__Task to carry out__
Can you give every line of the text in the entries below as a Markdown table with the columns "No." and "Entry line", numbering the rows, skipping blank lines, and leaving out the pictures?

__Input__
==========

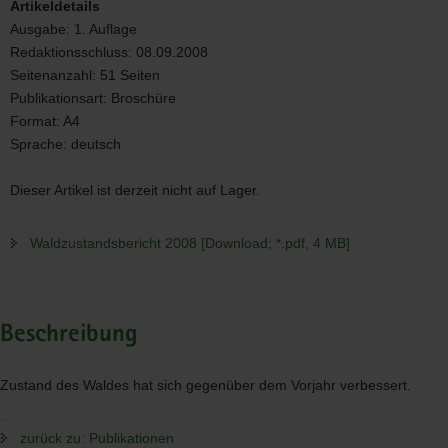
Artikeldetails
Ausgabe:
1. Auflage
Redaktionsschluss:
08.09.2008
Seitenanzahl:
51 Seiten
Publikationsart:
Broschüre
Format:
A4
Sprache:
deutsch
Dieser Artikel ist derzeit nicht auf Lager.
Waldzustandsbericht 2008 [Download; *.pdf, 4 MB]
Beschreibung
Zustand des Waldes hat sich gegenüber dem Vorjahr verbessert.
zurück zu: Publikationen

==========

__Reply__
| No. | Entry line |
|---|---|
| 1 | Artikeldetails |
| 2 | Ausgabe: |
| 3 | 1. Auflage |
| 4 | Redaktionsschluss: |
| 5 | 08.09.2008 |
| 6 | Seitenanzahl: |
| 7 | 51 Seiten |
| 8 | Publikationsart: |
| 9 | Broschüre |
| 10 | Format: |
| 11 | A4 |
| 12 | Sprache: |
| 13 | deutsch |
| 14 | Dieser Artikel ist derzeit nicht auf Lager. |
| 15 | Waldzustandsbericht 2008 [Download; *.pdf, 4 MB] |
| 16 | Beschreibung |
| 17 | Zustand des Waldes hat sich gegenüber dem Vorjahr verbessert. |
| 18 | zurück zu: Publikationen |